Enviro Heroes: Rick Smith
Executive director, Environmental Defence
Rick Smith has been interested in environmental issues for as long as he can remember. "I was voted most likely to save the whales in my high-school yearbook," he says with a laugh. With a PhD in zoology and varied experience as everything from executive director of the International Fund for Animal Welfare to a brief foray as NDP Leader Jack Layton's chief of staff, Smith's expertise practically knows no bounds.
As executive director of Environmental Defence, a national, non-profit organization, and with more than 20 years' experience, Smith oversees a small group of dedicated employees and manages wide-ranging initiatives, involving animal, environmental and human welfare. Environmental Defence's recent major initiative tested for levels of toxic chemicals in Canadians across the country. The resulting two Toxic Nation reports made news across the country and spawned a bok (co-authored with Bruce Lourie from the Ivey Foundation), Slow Death by Rubber Duck: How the Toxic Chemistry of Everyday Life Affects Our Health (May 2009).

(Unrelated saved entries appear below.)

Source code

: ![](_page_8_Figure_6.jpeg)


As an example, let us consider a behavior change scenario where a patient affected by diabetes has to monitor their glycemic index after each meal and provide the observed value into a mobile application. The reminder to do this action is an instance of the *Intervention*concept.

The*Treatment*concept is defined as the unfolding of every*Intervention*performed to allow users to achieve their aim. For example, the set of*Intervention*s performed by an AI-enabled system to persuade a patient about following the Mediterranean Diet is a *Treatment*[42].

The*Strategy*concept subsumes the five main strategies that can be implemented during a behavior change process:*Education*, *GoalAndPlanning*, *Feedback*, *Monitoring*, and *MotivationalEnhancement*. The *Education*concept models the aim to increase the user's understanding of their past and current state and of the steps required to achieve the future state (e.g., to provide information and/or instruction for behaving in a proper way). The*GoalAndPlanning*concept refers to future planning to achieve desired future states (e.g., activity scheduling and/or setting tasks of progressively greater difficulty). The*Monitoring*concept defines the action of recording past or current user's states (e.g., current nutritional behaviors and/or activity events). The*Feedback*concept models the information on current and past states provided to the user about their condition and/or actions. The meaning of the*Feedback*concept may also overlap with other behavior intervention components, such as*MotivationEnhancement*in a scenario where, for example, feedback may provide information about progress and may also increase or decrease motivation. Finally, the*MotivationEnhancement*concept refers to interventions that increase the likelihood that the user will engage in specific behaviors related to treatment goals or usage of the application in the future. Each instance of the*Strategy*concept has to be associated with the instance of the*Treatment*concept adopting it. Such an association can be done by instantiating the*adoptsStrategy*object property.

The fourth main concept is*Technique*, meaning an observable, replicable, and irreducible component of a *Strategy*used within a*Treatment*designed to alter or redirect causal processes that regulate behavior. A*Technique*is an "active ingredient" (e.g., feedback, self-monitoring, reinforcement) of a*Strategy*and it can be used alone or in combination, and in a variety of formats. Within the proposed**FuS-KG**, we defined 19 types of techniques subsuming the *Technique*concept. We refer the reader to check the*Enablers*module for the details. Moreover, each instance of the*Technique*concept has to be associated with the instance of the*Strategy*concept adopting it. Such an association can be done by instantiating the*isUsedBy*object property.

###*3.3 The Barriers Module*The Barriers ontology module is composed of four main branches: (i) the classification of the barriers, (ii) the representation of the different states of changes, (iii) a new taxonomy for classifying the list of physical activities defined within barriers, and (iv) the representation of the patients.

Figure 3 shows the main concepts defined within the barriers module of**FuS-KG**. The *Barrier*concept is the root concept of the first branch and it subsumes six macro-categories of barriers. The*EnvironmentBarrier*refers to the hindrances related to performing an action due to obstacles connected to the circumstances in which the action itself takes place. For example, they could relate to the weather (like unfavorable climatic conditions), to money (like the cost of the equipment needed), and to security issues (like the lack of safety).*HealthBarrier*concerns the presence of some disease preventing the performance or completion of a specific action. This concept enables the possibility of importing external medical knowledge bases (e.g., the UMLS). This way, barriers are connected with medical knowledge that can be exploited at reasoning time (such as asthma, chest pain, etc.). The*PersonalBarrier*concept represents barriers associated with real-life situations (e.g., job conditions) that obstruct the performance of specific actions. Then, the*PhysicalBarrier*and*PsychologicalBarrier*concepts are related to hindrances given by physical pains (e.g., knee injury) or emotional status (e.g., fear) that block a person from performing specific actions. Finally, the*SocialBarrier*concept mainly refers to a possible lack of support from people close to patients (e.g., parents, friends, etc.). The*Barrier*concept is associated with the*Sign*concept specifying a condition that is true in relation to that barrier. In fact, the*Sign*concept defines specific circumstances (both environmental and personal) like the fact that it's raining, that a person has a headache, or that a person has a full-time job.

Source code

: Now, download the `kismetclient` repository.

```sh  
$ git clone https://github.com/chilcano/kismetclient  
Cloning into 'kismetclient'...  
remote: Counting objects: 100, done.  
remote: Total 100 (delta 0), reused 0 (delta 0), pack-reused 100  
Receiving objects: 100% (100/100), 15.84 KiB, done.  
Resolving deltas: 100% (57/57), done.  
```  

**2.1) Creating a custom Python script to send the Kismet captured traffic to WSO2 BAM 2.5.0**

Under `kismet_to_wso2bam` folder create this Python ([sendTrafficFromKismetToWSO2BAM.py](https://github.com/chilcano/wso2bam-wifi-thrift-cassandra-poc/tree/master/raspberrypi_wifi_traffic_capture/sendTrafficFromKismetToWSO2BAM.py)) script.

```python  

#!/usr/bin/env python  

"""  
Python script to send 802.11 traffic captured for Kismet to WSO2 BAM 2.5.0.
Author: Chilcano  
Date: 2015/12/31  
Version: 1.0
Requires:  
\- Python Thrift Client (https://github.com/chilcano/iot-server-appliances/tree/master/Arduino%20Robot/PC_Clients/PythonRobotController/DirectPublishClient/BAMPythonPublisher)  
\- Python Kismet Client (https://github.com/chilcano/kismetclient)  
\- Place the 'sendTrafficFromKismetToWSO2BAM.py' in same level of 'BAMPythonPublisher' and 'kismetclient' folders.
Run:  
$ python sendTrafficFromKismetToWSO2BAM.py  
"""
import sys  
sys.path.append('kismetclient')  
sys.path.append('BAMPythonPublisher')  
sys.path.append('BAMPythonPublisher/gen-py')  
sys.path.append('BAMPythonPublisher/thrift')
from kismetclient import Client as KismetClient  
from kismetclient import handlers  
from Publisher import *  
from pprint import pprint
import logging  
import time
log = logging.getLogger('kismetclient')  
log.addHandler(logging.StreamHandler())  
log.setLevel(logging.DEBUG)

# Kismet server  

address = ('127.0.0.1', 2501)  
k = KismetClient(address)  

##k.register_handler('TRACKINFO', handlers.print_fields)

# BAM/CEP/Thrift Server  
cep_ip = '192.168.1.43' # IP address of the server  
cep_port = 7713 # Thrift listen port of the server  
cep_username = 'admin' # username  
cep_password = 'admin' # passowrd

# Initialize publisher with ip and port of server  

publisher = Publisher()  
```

For Smith, the public's increasing interest in environmental issues is both promising and cause for concern. "Awareness of and interest in environmental problems have never been higher among Canadians, and yet the level of governmental activity has never been lower," he says. "It's like a car without a clutch - something is missing between public concern and governmental action. It's time to get the clutch to engage."
But he has seen positive results from his dedication and persistence: in 2005, 1.8 million acres of green space, farmland and environmentally sensitive areas in southern Ontario became officially protected, under an initiative championed by Environmental Defence and involving more than 80 environmental, health and community groups. However, "As environmentalists, we have allowed the federal government to get away with promises," says Smith. "Let's see some action before congratulating or condemning the government. Promises are no longer good enough."
This is part of Enviro Heroes, a series spotlighting the efforts of individuals determined to make a difference. It was updated in April 2009.